The Harkness Test

Oh gawd, now that I am burdened with this cursed knowledge you must be too. Welcome to this post about “The Harkness Test”, named of course after Jack Harkness from Doctor Who, that answers the question, “So you want to f*ck a fictional creature?” And lets you know if you can or not (with the keyword here obviously being *consensual*):

The Harkness Test
The Harkness Test
The Harkness Test

The Harkness Test
The Harkness Test
The Harkness Test
Ok this Steve Buscemi quote from Spy Kids 2 is perfect here, lol.

(via: Fangoddesses)

10 thoughts on “The Harkness Test

  1. Has anyone thought that the parts might not be compatible? Tab A fitting into Slot B may not work.

    It might be “swallow body whole, digest genetic material, and combine with goo from past lovers, then shit out and rub into egg storage organ.”.

    or it might even get really weird…

    1. Sure, but it’s got to be consensual. And consent can be revoked at any point. This is about pleasure not reproduction, and violations of others choice and bodily autonomy are wrong.

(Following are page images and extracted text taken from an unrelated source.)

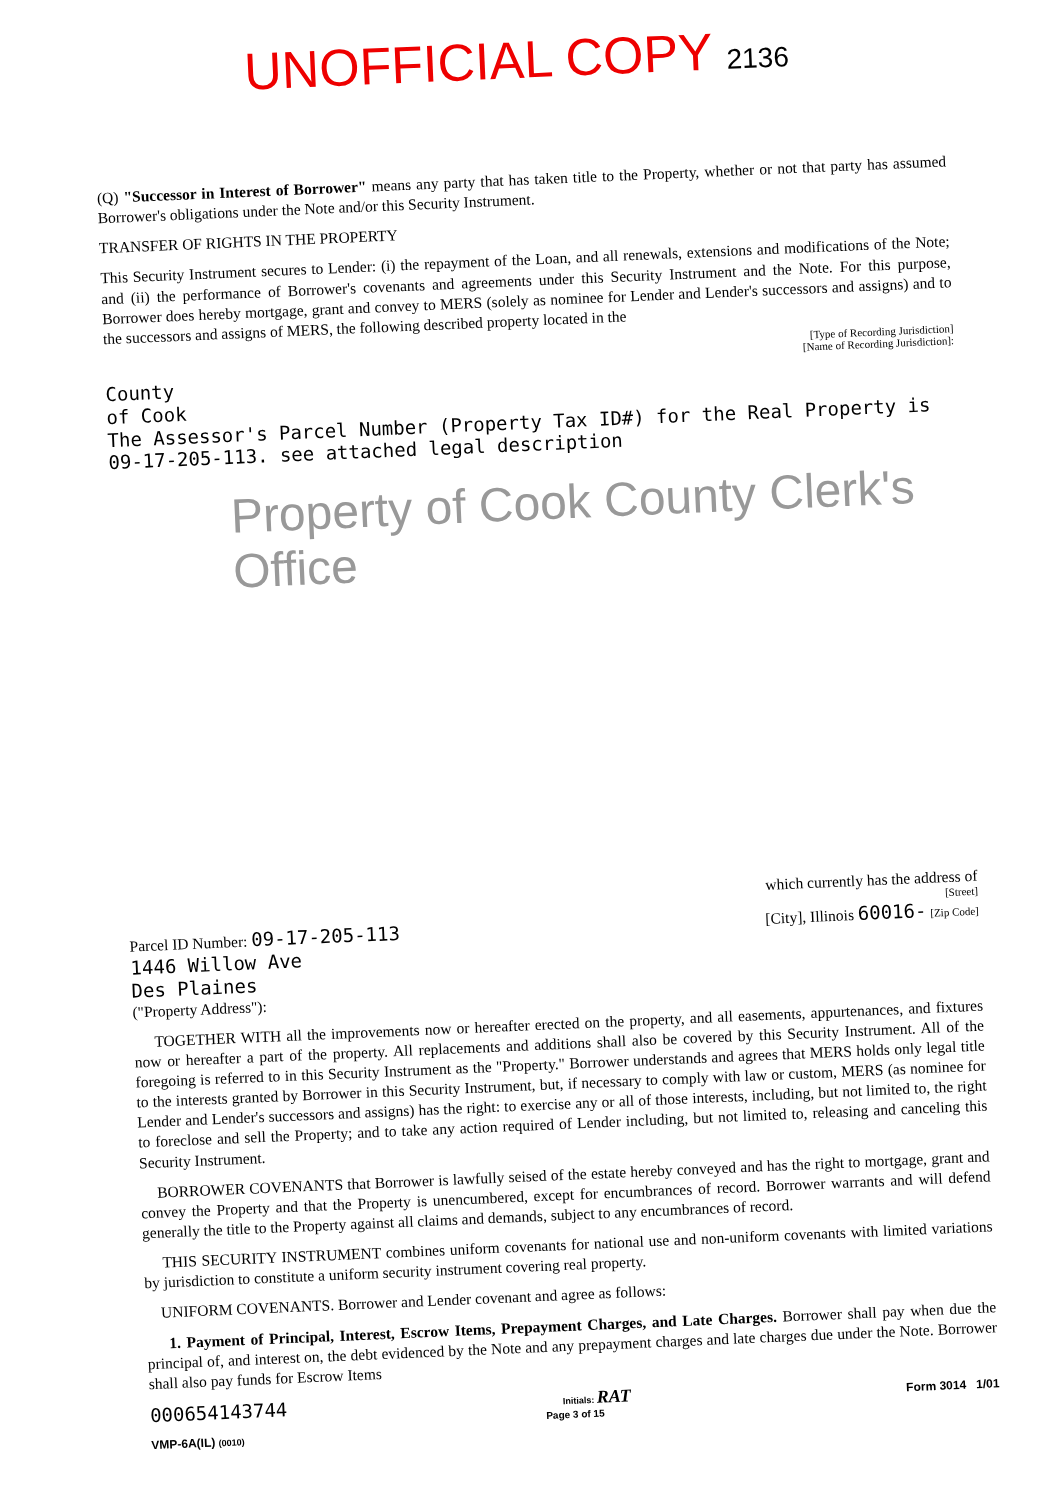UNOFFICIAL COPY 2136
(Q) "Successor in Interest of Borrower" means any party that has taken title to the Property, whether or not that party has assumed Borrower's obligations under the Note and/or this Security Instrument.
TRANSFER OF RIGHTS IN THE PROPERTY
This Security Instrument secures to Lender: (i) the repayment of the Loan, and all renewals, extensions and modifications of the Note; and (ii) the performance of Borrower's covenants and agreements under this Security Instrument and the Note. For this purpose, Borrower does hereby mortgage, grant and convey to MERS (solely as nominee for Lender and Lender's successors and assigns) and to the successors and assigns of MERS, the following described property located in the
[Type of Recording Jurisdiction]
[Name of Recording Jurisdiction]:
County
of Cook
The Assessor's Parcel Number (Property Tax ID#) for the Real Property is
09-17-205-113. see attached legal description
Property of Cook County Clerk's Office
which currently has the address of
[Street]
Parcel ID Number: 09-17-205-113 [City], Illinois 60016- [Zip Code]
1446 Willow Ave
Des Plaines
("Property Address"):
TOGETHER WITH all the improvements now or hereafter erected on the property, and all easements, appurtenances, and fixtures now or hereafter a part of the property. All replacements and additions shall also be covered by this Security Instrument. All of the foregoing is referred to in this Security Instrument as the "Property." Borrower understands and agrees that MERS holds only legal title to the interests granted by Borrower in this Security Instrument, but, if necessary to comply with law or custom, MERS (as nominee for Lender and Lender's successors and assigns) has the right: to exercise any or all of those interests, including, but not limited to, the right to foreclose and sell the Property; and to take any action required of Lender including, but not limited to, releasing and canceling this Security Instrument.
BORROWER COVENANTS that Borrower is lawfully seised of the estate hereby conveyed and has the right to mortgage, grant and convey the Property and that the Property is unencumbered, except for encumbrances of record. Borrower warrants and will defend generally the title to the Property against all claims and demands, subject to any encumbrances of record.
THIS SECURITY INSTRUMENT combines uniform covenants for national use and non-uniform covenants with limited variations by jurisdiction to constitute a uniform security instrument covering real property.
UNIFORM COVENANTS. Borrower and Lender covenant and agree as follows:
1. Payment of Principal, Interest, Escrow Items, Prepayment Charges, and Late Charges. Borrower shall pay when due the principal of, and interest on, the debt evidenced by the Note and any prepayment charges and late charges due under the Note. Borrower shall also pay funds for Escrow Items
000654143744 Initials: RAT Form 3014 1/01
Page 3 of 15
VMP-6A(IL) (0010)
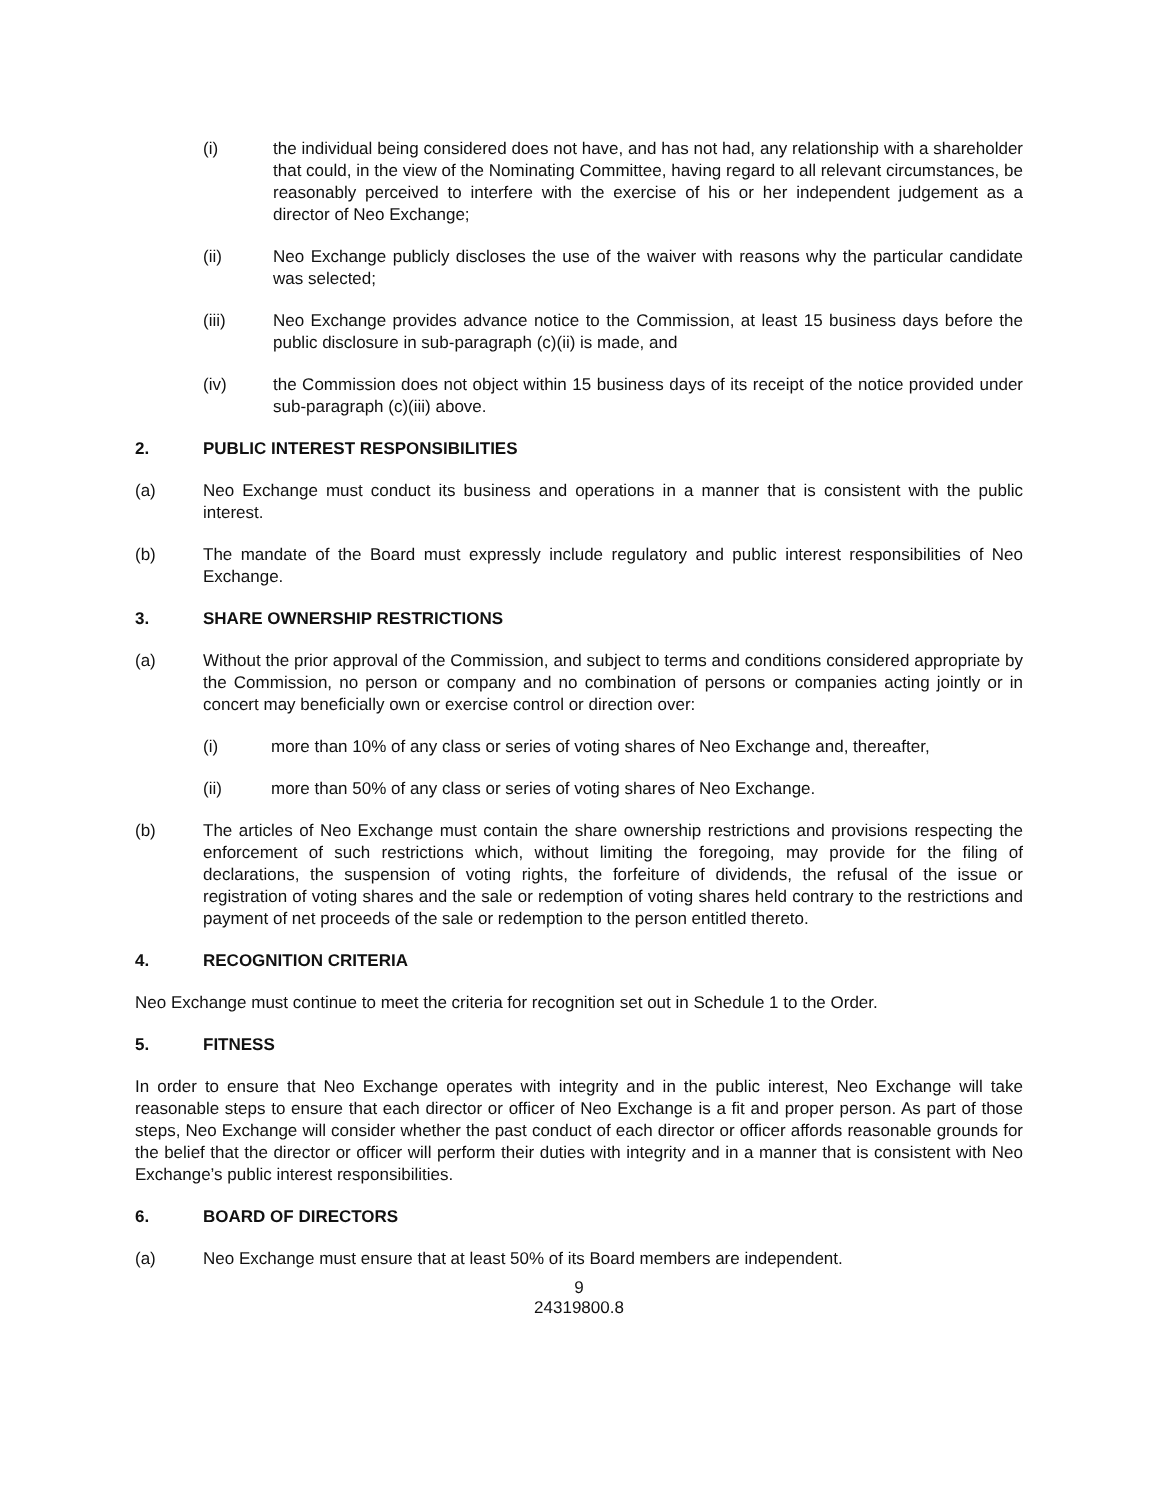(i) the individual being considered does not have, and has not had, any relationship with a shareholder that could, in the view of the Nominating Committee, having regard to all relevant circumstances, be reasonably perceived to interfere with the exercise of his or her independent judgement as a director of Neo Exchange;
(ii) Neo Exchange publicly discloses the use of the waiver with reasons why the particular candidate was selected;
(iii) Neo Exchange provides advance notice to the Commission, at least 15 business days before the public disclosure in sub-paragraph (c)(ii) is made, and
(iv) the Commission does not object within 15 business days of its receipt of the notice provided under sub-paragraph (c)(iii) above.
2. PUBLIC INTEREST RESPONSIBILITIES
(a) Neo Exchange must conduct its business and operations in a manner that is consistent with the public interest.
(b) The mandate of the Board must expressly include regulatory and public interest responsibilities of Neo Exchange.
3. SHARE OWNERSHIP RESTRICTIONS
(a) Without the prior approval of the Commission, and subject to terms and conditions considered appropriate by the Commission, no person or company and no combination of persons or companies acting jointly or in concert may beneficially own or exercise control or direction over:
(i) more than 10% of any class or series of voting shares of Neo Exchange and, thereafter,
(ii) more than 50% of any class or series of voting shares of Neo Exchange.
(b) The articles of Neo Exchange must contain the share ownership restrictions and provisions respecting the enforcement of such restrictions which, without limiting the foregoing, may provide for the filing of declarations, the suspension of voting rights, the forfeiture of dividends, the refusal of the issue or registration of voting shares and the sale or redemption of voting shares held contrary to the restrictions and payment of net proceeds of the sale or redemption to the person entitled thereto.
4. RECOGNITION CRITERIA
Neo Exchange must continue to meet the criteria for recognition set out in Schedule 1 to the Order.
5. FITNESS
In order to ensure that Neo Exchange operates with integrity and in the public interest, Neo Exchange will take reasonable steps to ensure that each director or officer of Neo Exchange is a fit and proper person. As part of those steps, Neo Exchange will consider whether the past conduct of each director or officer affords reasonable grounds for the belief that the director or officer will perform their duties with integrity and in a manner that is consistent with Neo Exchange’s public interest responsibilities.
6. BOARD OF DIRECTORS
(a) Neo Exchange must ensure that at least 50% of its Board members are independent.
9
24319800.8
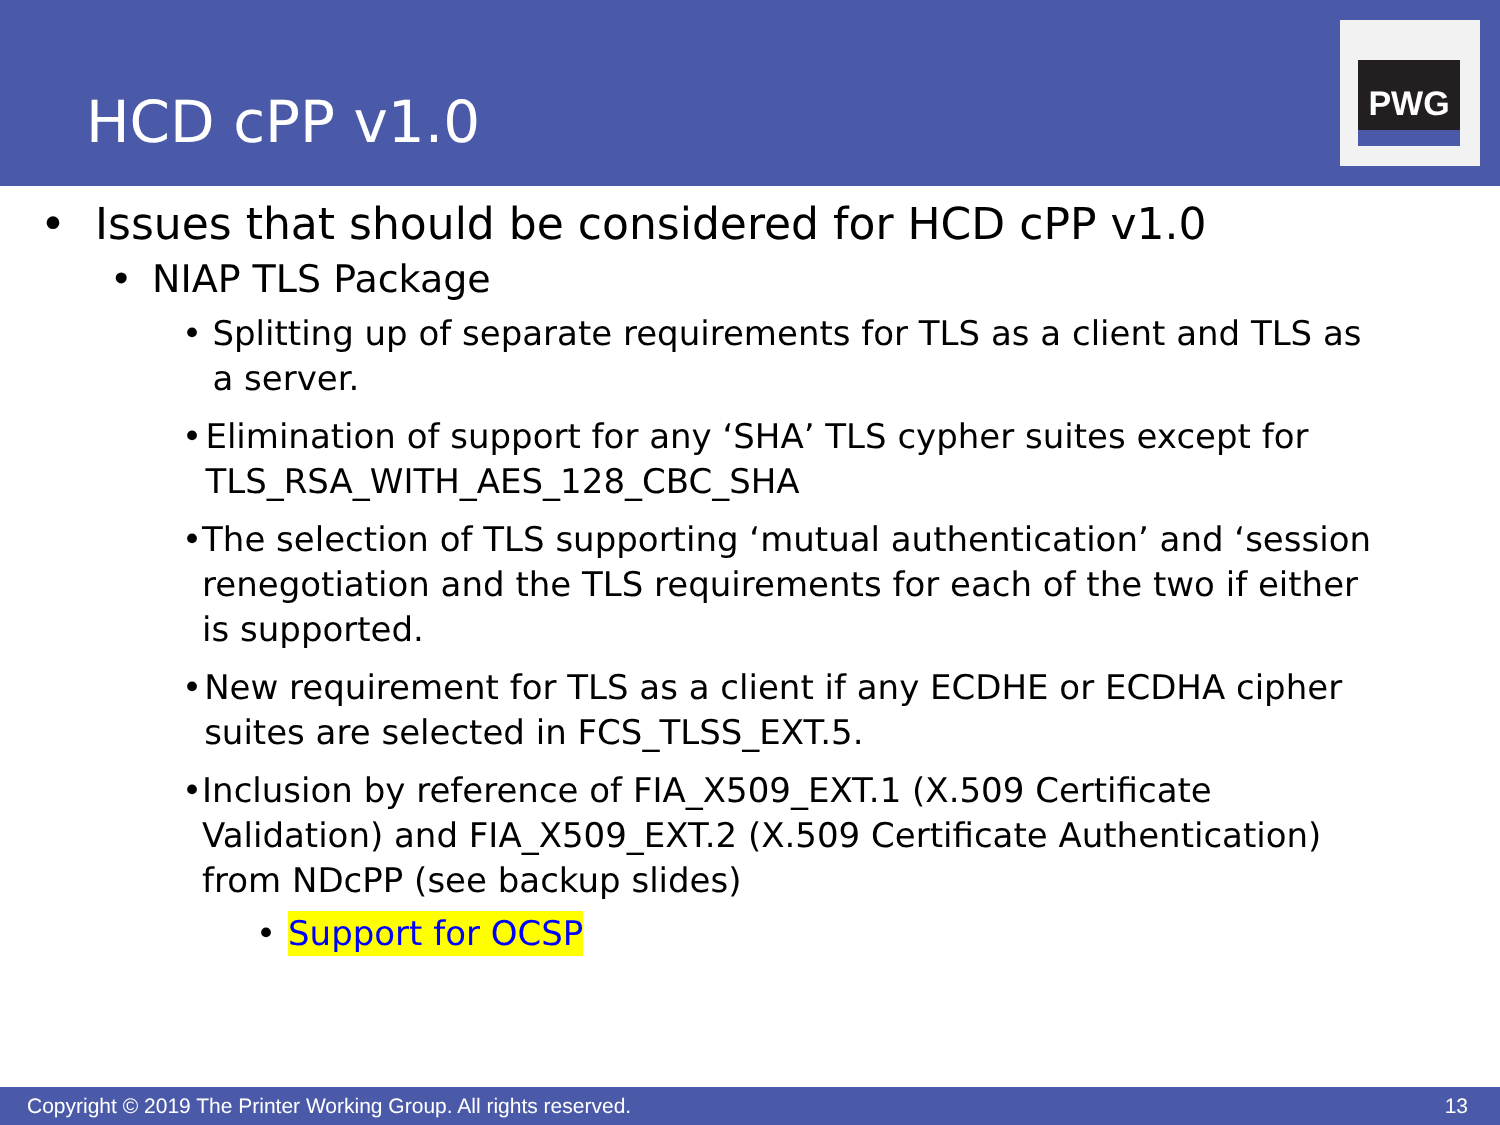HCD cPP v1.0
PWG
• Issues that should be considered for HCD cPP v1.0
• NIAP TLS Package
• Splitting up of separate requirements for TLS as a client and TLS as a server.
• Elimination of support for any ‘SHA’ TLS cypher suites except for TLS_RSA_WITH_AES_128_CBC_SHA
• The selection of TLS supporting ‘mutual authentication’ and ‘session renegotiation and the TLS requirements for each of the two if either is supported.
• New requirement for TLS as a client if any ECDHE or ECDHA cipher suites are selected in FCS_TLSS_EXT.5.
• Inclusion by reference of FIA_X509_EXT.1 (X.509 Certificate Validation) and FIA_X509_EXT.2 (X.509 Certificate Authentication) from NDcPP (see backup slides)
• Support for OCSP
Copyright © 2019 The Printer Working Group. All rights reserved. 13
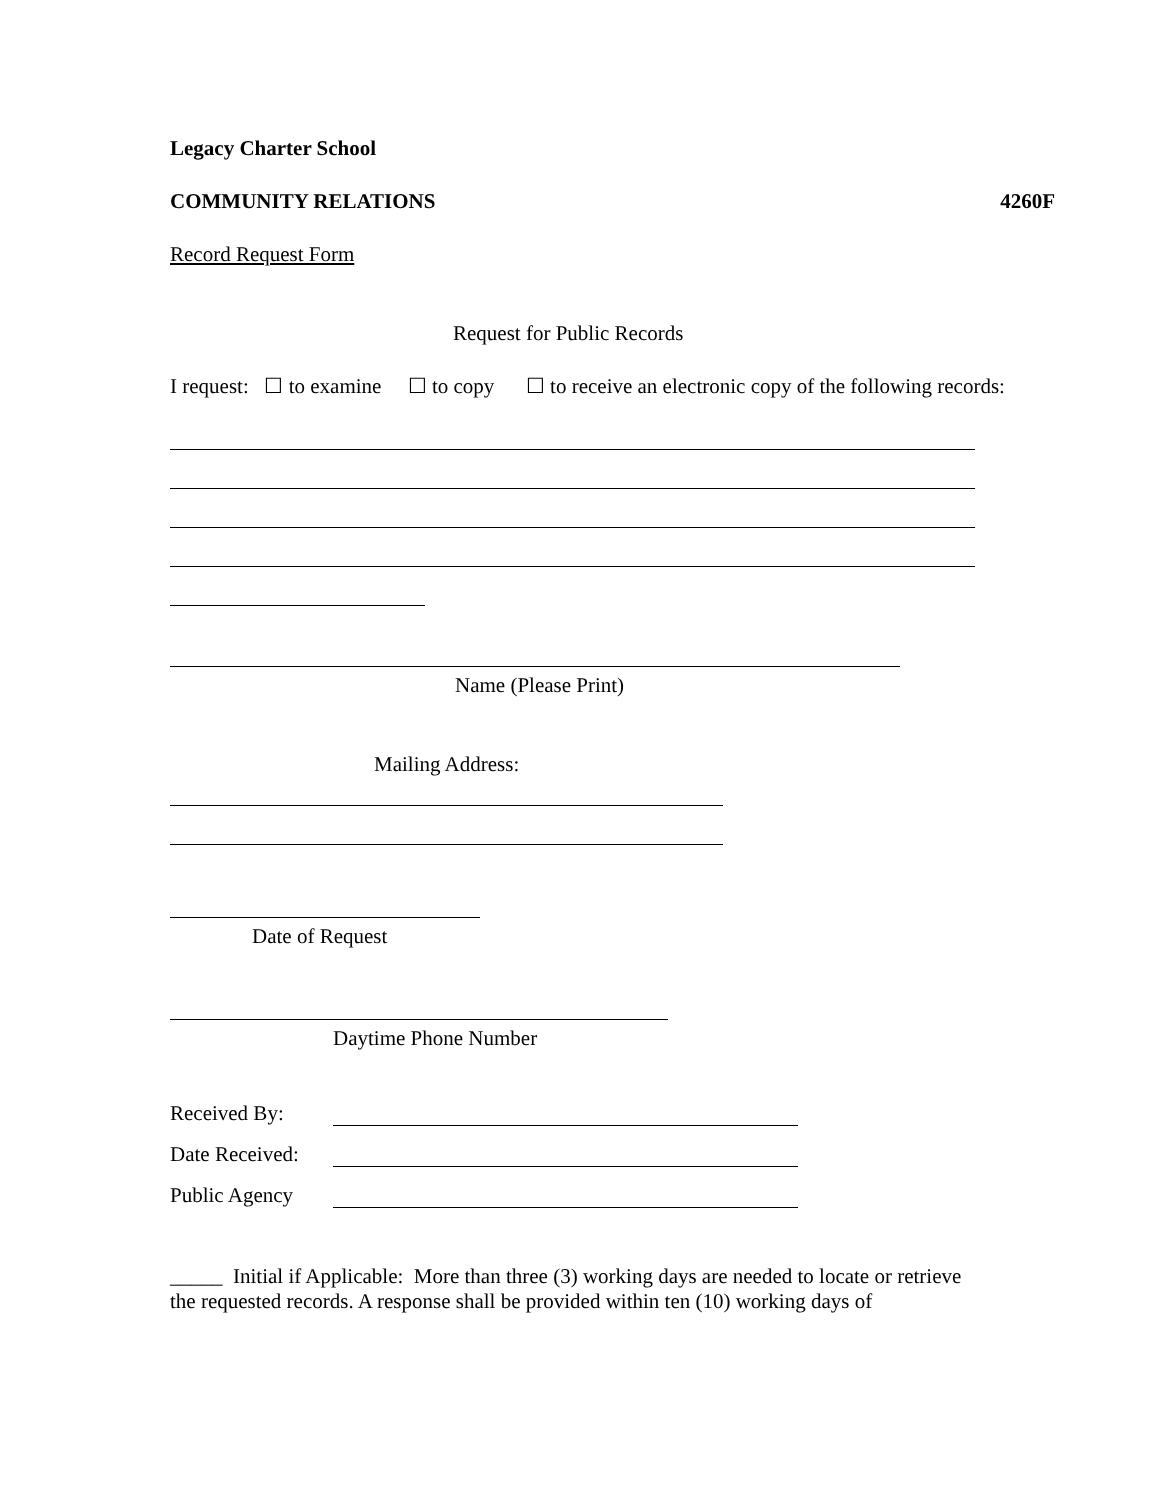Legacy Charter School
COMMUNITY RELATIONS 4260F
Record Request Form
Request for Public Records
I request: ☐ to examine ☐ to copy ☐ to receive an electronic copy of the following records:
Name (Please Print)
Mailing Address:
Date of Request
Daytime Phone Number
Received By:
Date Received:
Public Agency
_____ Initial if Applicable: More than three (3) working days are needed to locate or retrieve the requested records. A response shall be provided within ten (10) working days of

      1. What might be pleasurable for a monster might not be pleasurable for you. And who said ever that a monster requires consent to pleasure itself?
        You are applying human morality to creatures and that is an error in the Harkness test.
        While interesting, this test does not really hold up under any real discussion of morality.

        1. My guy. The whole point is that the two party’s ARE CONSENTING. Beastiality is wrong because the other party is not sentient enough to understand and give consent. If part of the monsters pleasure is harming their partner/partners in a way that was not consented to, it is bad and wrong. It then becomes a fictional horror story instead of smut. You’re talking about monster rape/assault/murder. You can consent to pain and injury within reason. But it’s something that’s discussed before hand in reality and not in books/videos because it’s not “sexy”. The whole morality is “safe, sane, and consensual” which cannot happen with an animal.

          1. So you are defining consent in human terms. So your logic breaks down again. So to another creature, YOU are the monster doing the “rape/assault/murder”. Or maybe not. It depends on if, and it is a big “if” you can communicate with this other creature who views you as the monster, and what they think about the concept of consent. If they even understand the concept in their world. Consent may not even be a concept where they come from.
            So the harkness test is fiction at best.

      2. your concept of consent and your views of morality are great for humans. But other creatures from other worlds may have different ideas. If they understand you at all.
        What you consider a violation may just be how they “shake hands” on their world.

        1. Notice the second question : is communication possible with actual language ?
          If no : abandon any plan
          If yes : you can spend as long as necessary to determine what is acceptable, painful, safe, taboo, and so on.
          “I must always be to the east of you, for religious reason”, “no getting any part of you higher than my crest”, “no touching on the left side”, “I must eat at least 23.78g of your flesh”…
          It does not matter what their alien rules are, if they can vocalise them, you can work with that. Or drop the matter entirely, that works too, you are having a correct sexual interaction : limit yourself to things consented by all eligible parties, that is sometime nothing.

          1. But you are still assuming they want/care/understand your human concept of consent.
            I say the Harkness test is fiction. We can guess all we want, but we can only guess until we meet an actual alien.